Current Stats for Women-Owned Businesses
Since H.R. 5050, there has been a significant increase of thriving and lucrative women-owned businesses taking up a large share of firms in the United States. According to the 2017 State of Women-Owned Businesses Report, commissioned by American Express, the number, and revenue, of women-owned businesses in the United States has more than doubled in the last 20 years.
There are 114 percent more women-owned businesses in the nation than there were two decades ago, and their revenue has increased by 103 percent by 1997. Moreover, the growth of women-owned businesses is taking place 2.5 times faster than the national average, with women starting an average of 849 new businesses per day.
Minority Women Business Owners
Small businesses owned by minority women, especially women of color, have grown exponentially over the past 20 years. Firms owned by minority women comprise 46 percent of all women-owned firms, have over 2 million employees combined, and generate a total of $361 billion in revenue. According to the report, the number of firms owned by women of color grew by 467 percent during this time, which is over four times the rate of all women-owned businesses.

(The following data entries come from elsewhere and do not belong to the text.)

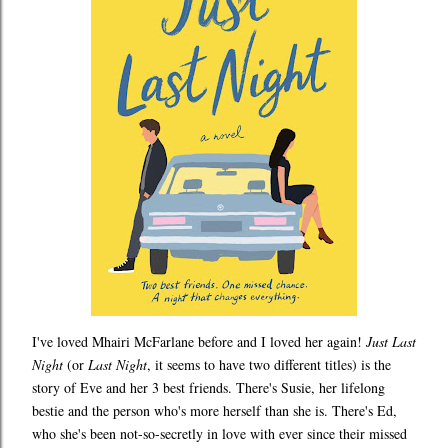
I've loved Mhairi McFarlane before and I loved her again!
Just Last
Night
(or
Last Night
, it seems to have two different titles) is the
story of Eve and her 3 best friends. There's Susie, her lifelong
bestie and the person who's more herself than she is. There's Ed,
who she's been not-so-secretly in love with ever since their missed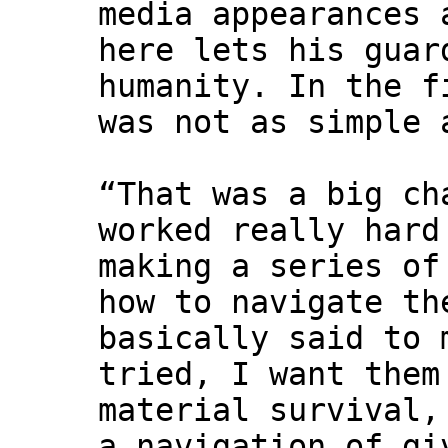
media appearances 
here lets his guar
humanity. In the f
was not as simple 
“That was a big ch
worked really hard
making a series of
how to navigate th
basically said to 
tried, I want them
material survival,
a navigation of gi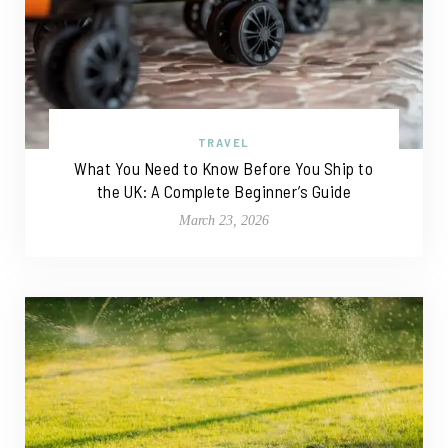
TRAVEL
What You Need to Know Before You Ship to
the UK: A Complete Beginner’s Guide
March 23, 2026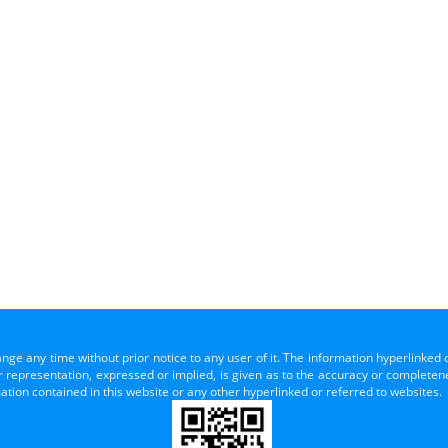
ange any time without prior notice to any user of it. The information hyperlinked 
representation, expressed or implied, is given as to the accuracy or completenes
mation contained in this website or any other hyperlinked or referred to websites.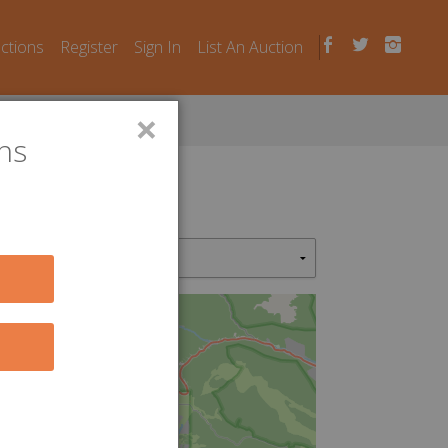
uctions
Register
Sign In
List An Auction
×
ns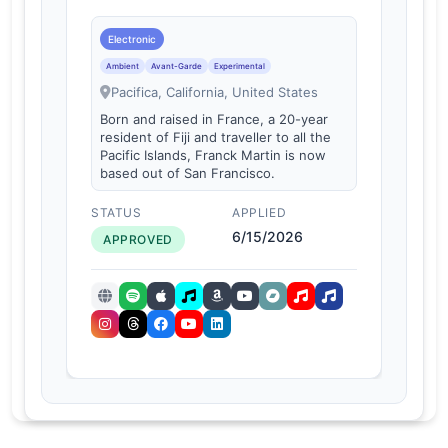
Electronic
Ambient
Avant-Garde
Experimental
Pacifica, California, United States
Born and raised in France, a 20-year
resident of Fiji and traveller to all the
Pacific Islands, Franck Martin is now
based out of San Francisco.
STATUS
APPLIED
6/15/2026
APPROVED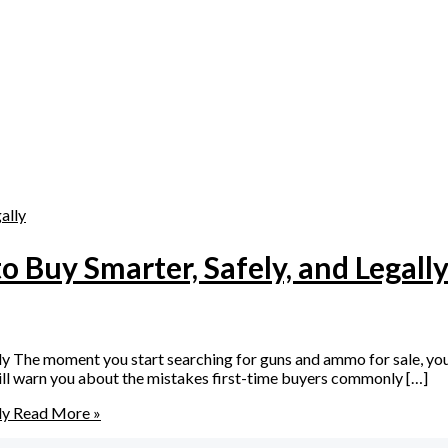
 Buy Smarter, Safely, and Legall
 The moment you start searching for guns and ammo for sale, you q
 will warn you about the mistakes first-time buyers commonly […]
ly
Read More »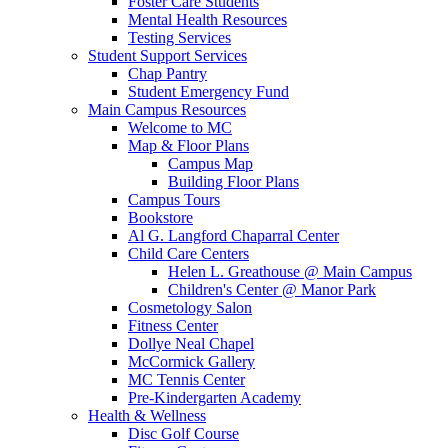
Foster Care Students
Mental Health Resources
Testing Services
Student Support Services
Chap Pantry
Student Emergency Fund
Main Campus Resources
Welcome to MC
Map & Floor Plans
Campus Map
Building Floor Plans
Campus Tours
Bookstore
Al G. Langford Chaparral Center
Child Care Centers
Helen L. Greathouse @ Main Campus
Children's Center @ Manor Park
Cosmetology Salon
Fitness Center
Dollye Neal Chapel
McCormick Gallery
MC Tennis Center
Pre-Kindergarten Academy
Health & Wellness
Disc Golf Course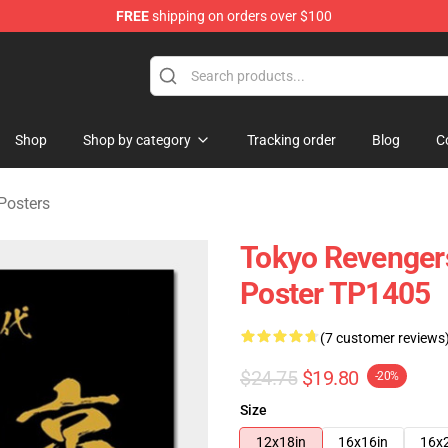
FREE
shipping on orders over $100
chandise Store
Shop
Shop by category
Tracking order
Blog
C
Posters
Tokyo Revenger
Poster TP1405
(7 customer reviews
$24.75
$19.80
-20%
Size
12x18in
16x16in
16x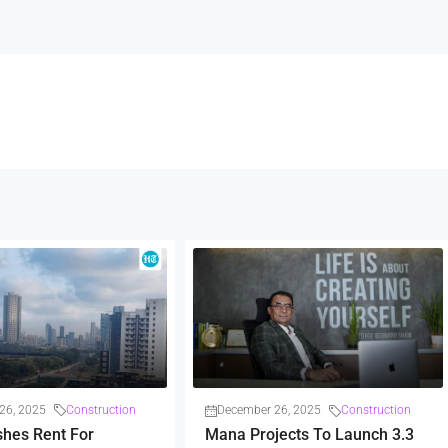
26, 2025
Construction
December 26, 2025
Construction
shes Rent For
Mana Projects To Launch 3.3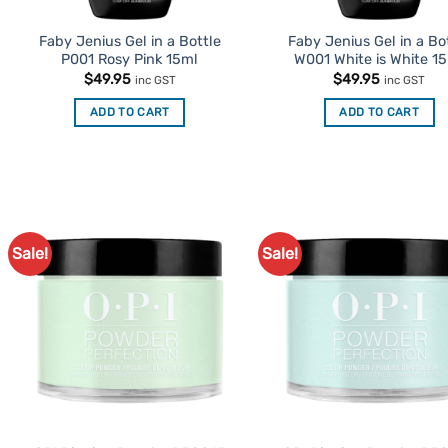
Faby Jenius Gel in a Bottle
Faby Jenius Gel in a Bo
P001 Rosy Pink 15ml
W001 White is White 1
$
49.95
$
49.95
inc GST
inc GST
ADD TO CART
ADD TO CART
Sale!
Sale!
Add to
Ad
Favourites
Favo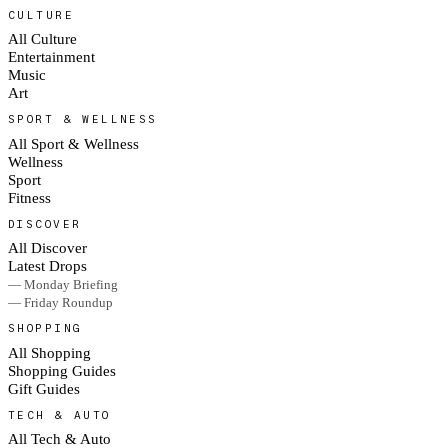
CULTURE
All Culture
Entertainment
Music
Art
SPORT & WELLNESS
All Sport & Wellness
Wellness
Sport
Fitness
DISCOVER
All Discover
Latest Drops
— Monday Briefing
— Friday Roundup
SHOPPING
All Shopping
Shopping Guides
Gift Guides
TECH & AUTO
All Tech & Auto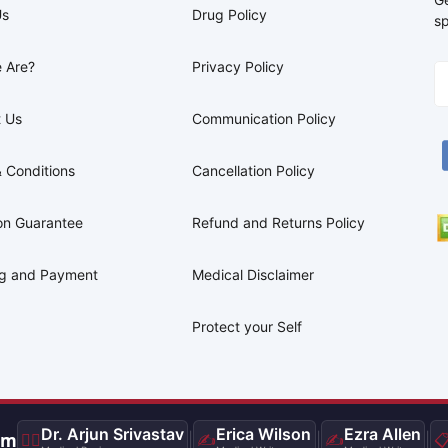
Us
Drug Policy
sp
 Are?
Privacy Policy
 Us
Communication Policy
 Conditions
Cancellation Policy
on Guarantee
Refund and Returns Policy
ng and Payment
Medical Disclaimer
Protect your Self
Dr. Arjun Srivastav
Erica Wilson
Ezra Allen
am
👨‍⚕️
|
✍️
|
✍️
|
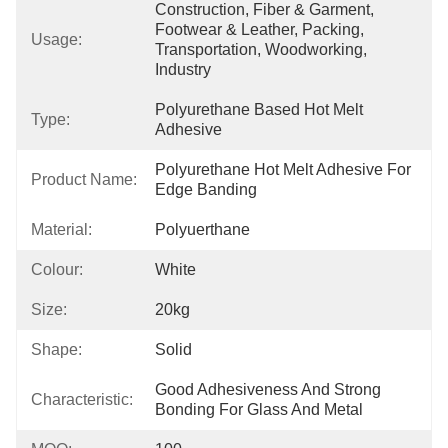
Construction, Fiber & Garment, 
Footwear & Leather, Packing, 
Usage:
Transportation, Woodworking, 
Industry
Polyurethane Based Hot Melt 
Type:
Adhesive
Polyurethane Hot Melt Adhesive For 
Product Name:
Edge Banding
Material:
Polyuerthane
Colour:
White
Size:
20kg
Shape:
Solid
Good Adhesiveness And Strong 
Characteristic:
Bonding For Glass And Metal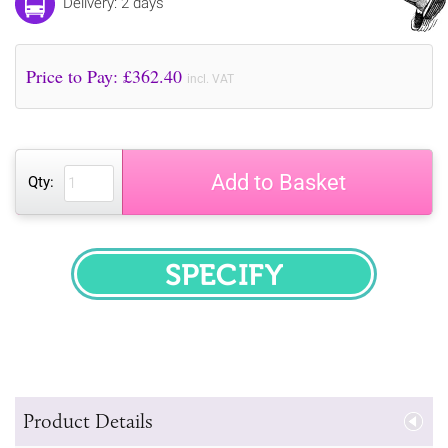
Delivery: 2 days
Price to Pay: £
362.40
incl. VAT
Add to Basket
Qty:
SPECIFY
Product Details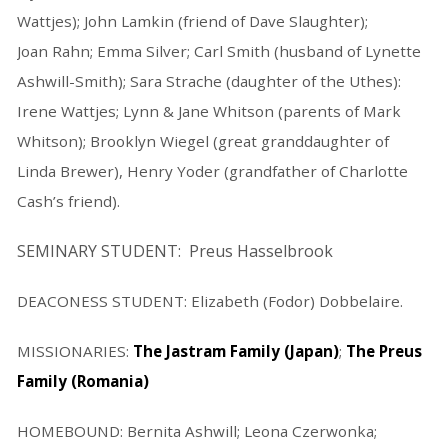
Wattjes); John Lamkin (friend of Dave Slaughter);
Joan Rahn; Emma Silver; Carl Smith (husband of Lynette
Ashwill-Smith); Sara Strache (daughter of the Uthes):
Irene Wattjes; Lynn & Jane Whitson (parents of Mark
Whitson); Brooklyn Wiegel (great granddaughter of
Linda Brewer), Henry Yoder (grandfather of Charlotte
Cash’s friend).
SEMINARY STUDENT: Preus Hasselbrook
DEACONESS STUDENT: Elizabeth (Fodor) Dobbelaire.
MISSIONARIES:
The Jastram Family (Japan)
;
The Preus
Family (Romania)
HOMEBOUND: Bernita Ashwill; Leona Czerwonka;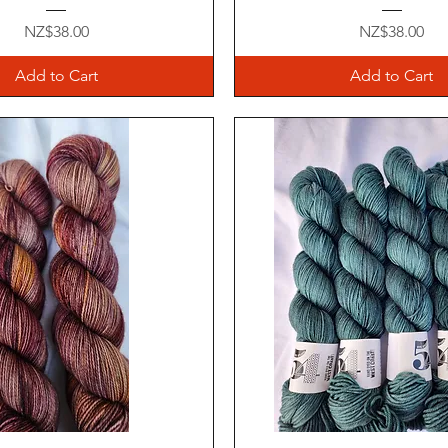
Price
Price
NZ$38.00
NZ$38.00
Add to Cart
Add to Cart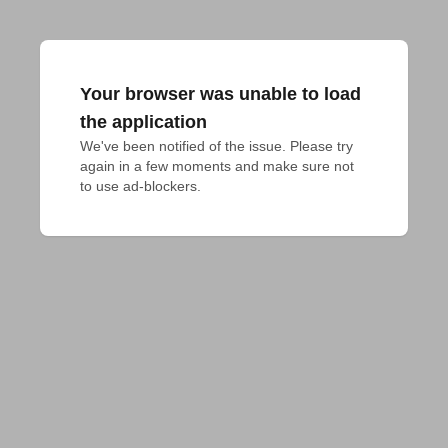
Your browser was unable to load
the application
We've been notified of the issue. Please try 
again in a few moments and make sure not 
to use ad-blockers.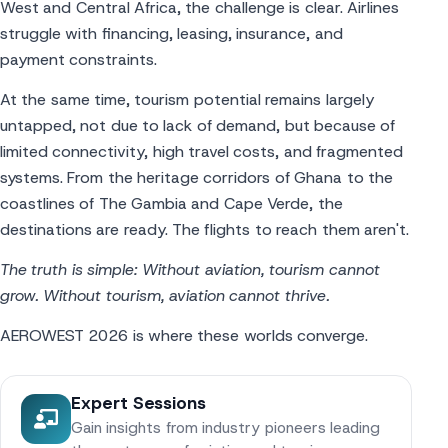
West and Central Africa, the challenge is clear. Airlines
struggle with financing, leasing, insurance, and
payment constraints.
At the same time, tourism potential remains largely
untapped, not due to lack of demand, but because of
limited connectivity, high travel costs, and fragmented
systems. From the heritage corridors of Ghana to the
coastlines of The Gambia and Cape Verde, the
destinations are ready. The flights to reach them aren't.
The truth is simple: Without aviation, tourism cannot
grow. Without tourism, aviation cannot thrive.
AEROWEST 2026 is where these worlds converge.
Expert Sessions
Gain insights from industry pioneers leading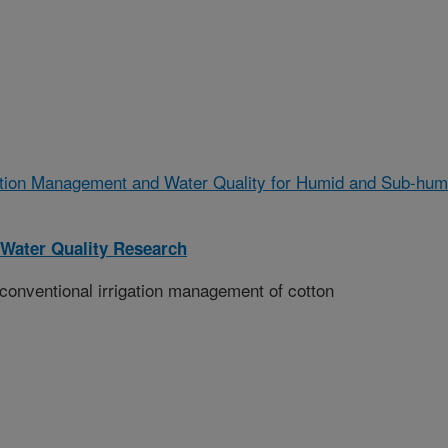
gation Management and Water Quality for Humid and Sub-hum
Water Quality Research
conventional irrigation management of cotton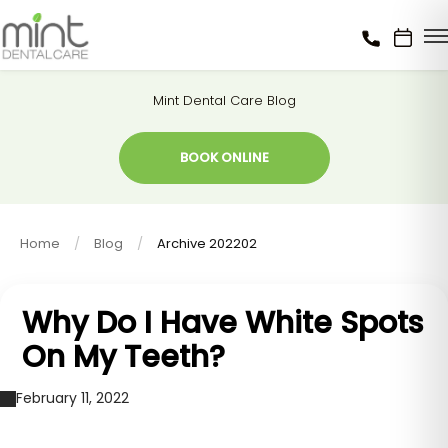
Mint Dental Care Blog
BOOK ONLINE
Home
Blog
Archive 202202
Why Do I Have White Spots
On My Teeth?
February 11, 2022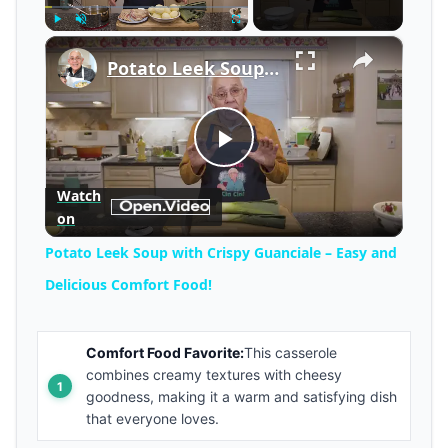
×
Play
Unmute
Fullscreen
Potato Leek Soup with Crispy Guanciale – Easy and Delicious Comfort Food!
Play
Watch
on
Video
Potato Leek Soup with Crispy Guanciale – Easy and
Delicious Comfort Food!
Comfort Food Favorite:
This casserole
combines creamy textures with cheesy
goodness, making it a warm and satisfying dish
that everyone loves.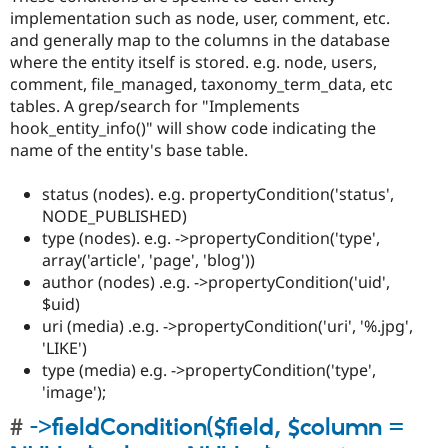
implementation such as node, user, comment, etc.
and generally map to the columns in the database
where the entity itself is stored. e.g. node, users,
comment, file_managed, taxonomy_term_data, etc
tables. A grep/search for "Implements
hook_entity_info()" will show code indicating the
name of the entity's base table.
status (nodes). e.g. propertyCondition('status',
NODE_PUBLISHED)
type (nodes). e.g. ->propertyCondition('type',
array('article', 'page', 'blog'))
author (nodes) .e.g. ->propertyCondition('uid',
$uid)
uri (media) .e.g. ->propertyCondition('uri', '%.jpg',
'LIKE')
type (media) e.g. ->propertyCondition('type',
'image');
->fieldCondition($field, $column =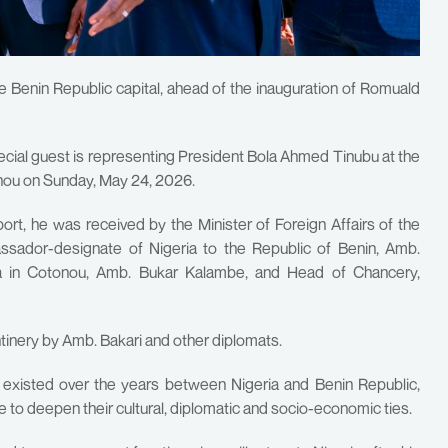
e Benin Republic capital, ahead of the inauguration of Romuald
ecial guest is representing President Bola Ahmed Tinubu at the
tonou on Sunday, May 24, 2026.
rport, he was received by the Minister of Foreign Affairs of the
ssador-designate of Nigeria to the Republic of Benin, Amb.
ia in Cotonou, Amb. Bukar Kalambe, and Head of Chancery,
ntinery by Amb. Bakari and other diplomats.
 existed over the years between Nigeria and Benin Republic,
ue to deepen their cultural, diplomatic and socio-economic ties.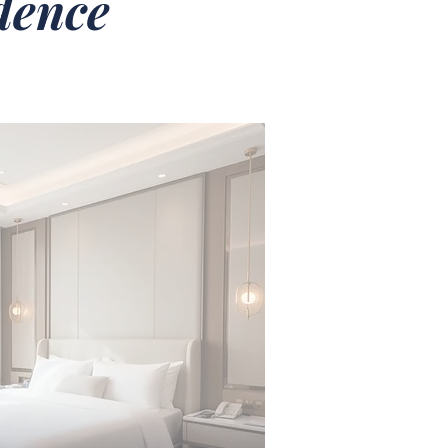
idence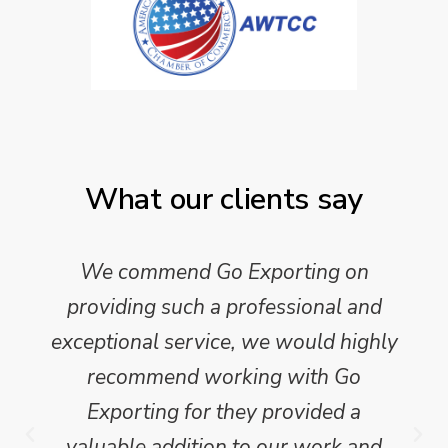
What our clients say
We commend Go Exporting on
providing such a professional and
exceptional service, we would highly
recommend working with Go
Exporting for they provided a
valuable addition to our work and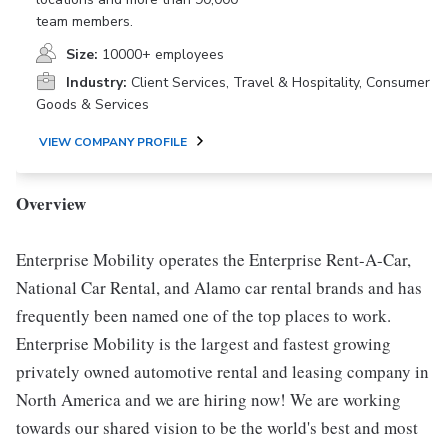
team members.
Size:
10000+ employees
Industry:
Client Services, Travel & Hospitality, Consumer
Goods & Services
VIEW COMPANY PROFILE
Overview
Enterprise Mobility operates the Enterprise Rent-A-Car,
National Car Rental, and Alamo car rental brands and has
frequently been named one of the top places to work.
Enterprise Mobility is the largest and fastest growing
privately owned automotive rental and leasing company in
North America and we are hiring now! We are working
towards our shared vision to be the world's best and most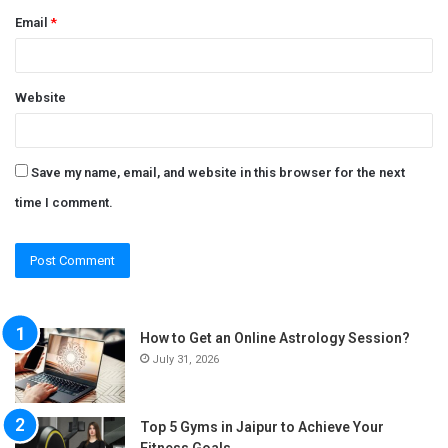
Email
*
Website
Save my name, email, and website in this browser for the next
time I comment.
How to Get an Online Astrology Session?
July 31, 2026
Top 5 Gyms in Jaipur to Achieve Your
Fitness Goals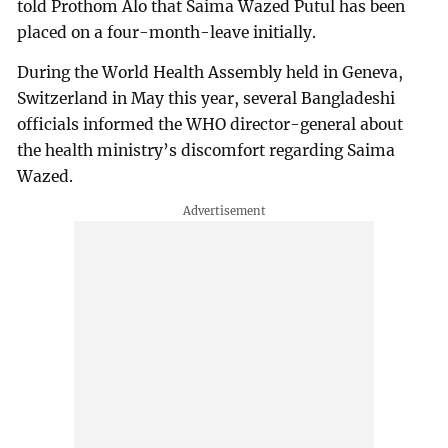
told Prothom Alo that Saima Wazed Putul has been
placed on a four-month-leave initially.
During the World Health Assembly held in Geneva,
Switzerland in May this year, several Bangladeshi
officials informed the WHO director-general about
the health ministry’s discomfort regarding Saima
Wazed.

Looking Ahead—2018 NAWRB Women in the Housing Ecosystem Report
Women-owned businesses make significant contributions to the economy, and they can make an even greater impact if their share of employment and revenues—currently 8 percent and 4.2 percent, respectively—matched or exceeded their 39 percent share of firms. If the revenues of minority women-owned businesses matched the revenues generated by other women-owned businesses, they could add $1.1 trillion in revenues and 3.8 million new jobs to the economy.
To see these predictions become a reality, there needs to be increased support in training programs in entrepreneurial, minority and women-owned certification, access to capital and greater advocacy of these issues.
“The H.R. 5050 was a pivotal moment for women’s economic growth by allowing women to obtain a business loan without a male co-signer,” states Desiree Patno, CEO & President of NAWRB. “Today, women are taking the lead in sharing their personal stories and providing the platform for others starting their own businesses. Future generations will be inspired to dream big and take the risk in making their dreams a reality.”